Last night while playing Nefertiti, I realized that I'm good at games with a 'break the rules' mechanic. Things like variable player powers, tech trees, one time use cards. Whether it is deciding what weapon to purchase in Runebound, when to use that special card, which gene to buy in Primordial Soup, what special action, improvement or favor to use in the Euro of the week. I never thought of this as a skill, but last night I came to realize that some of the people I play with find it challenging to read all the text, absorb it, remember it, and understand it's strategic implications.
It makes sense now that I reflect upon it. "Break the Rules" powers or actions are a primary mechanic in classic AT games. Games like Cosmic Encounter and Talisman are mostly about figuring out by the seat of your pants how to leverage you special ability to it's greatest advantage against everyone else's special ability. Then there are the various tech tree games, where winning really hinges on getting the right improvements, at the right time, in the right order. Even Merchant of Venus gives you the option of pimping your space ship.

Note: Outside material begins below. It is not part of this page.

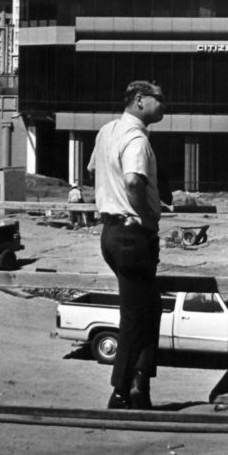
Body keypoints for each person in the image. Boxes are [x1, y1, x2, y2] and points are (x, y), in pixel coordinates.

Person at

Francie hates all this kind of stuff. After playing nothing but mathy, lather, rinse, repeat games for the past few years, the handful of role choices in Turnips & Taxes were a novelty to her. She winces at any game that has cards with a bunch of text on them. I always figured this was just Francie weirdness. But last night I was playing Nefertittie and it suddenly dawns on me that the other players are finding it challenging to remember and understand the implication of special favor cards that you can purchase. No wonder they all think Agricola is so new and interesting and challenging. Once everyone gest used to the whole Agricola occupations thing, maybe Francie will stop hyperventilating when ever I show her the list of genes from Primordial Soup.

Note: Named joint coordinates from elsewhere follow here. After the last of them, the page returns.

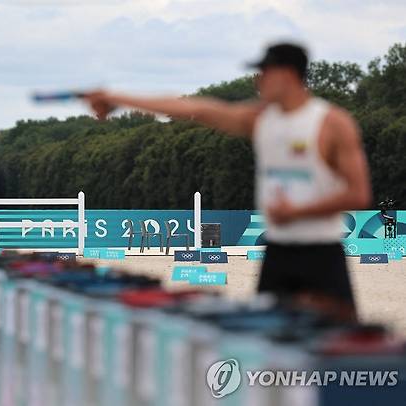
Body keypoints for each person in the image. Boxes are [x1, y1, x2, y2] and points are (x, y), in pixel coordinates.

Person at [83, 43, 372, 322]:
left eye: (264, 72)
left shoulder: (332, 123)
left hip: (321, 254)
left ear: (287, 75)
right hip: (277, 252)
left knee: (341, 352)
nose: (257, 79)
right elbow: (195, 108)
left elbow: (359, 195)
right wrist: (118, 99)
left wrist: (296, 213)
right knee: (269, 354)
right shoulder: (260, 119)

Personally, the bit I had trouble with in Nefertittie was all the arithmetic. Not because I can't do it, but because it is so friggin boring and tedious. It's like with Alhambra, where if you want to play to win, you really just need to keep a running tally in your head of what every one has and their current score. I once joked that when we played Alhambra we should use a white boards, and keep updating it with what everyone had and their current potential score so that people would stop holding up the game to lean over and squint at your stuff and ask, "How many browns do you have?" One guy got his panties all in a wad about this, and started going off about how the whole point of the game was being able to keep that stuff in your head. As if counting tiles and adding up scores was some big IQ test or something. So I told him that he clearly wasn't any good at keeping it in his head, because he spent 10 minutes recalculating everyone's score every time it was his turn, and that if we all played that way the game would take like 6 hours. Plus, he was playing with a programmer, an architect and pharmacist, so did he really think his awesome 3rd grade adding and counting skills were some kind of special variable player power.
So anyway, Nefertiti - so dry it is like eating sand. It's a game about shopping for some other guy's wife's birthday present. You don't even enjoy shopping for you own wife's birthday gift. Who comes up with this lame stuff? I give it a one on the F:AT rating scale. Avoid this game. If someone offers it to you for free, run. If you happen to have it, you should be charging the publisher storage fees.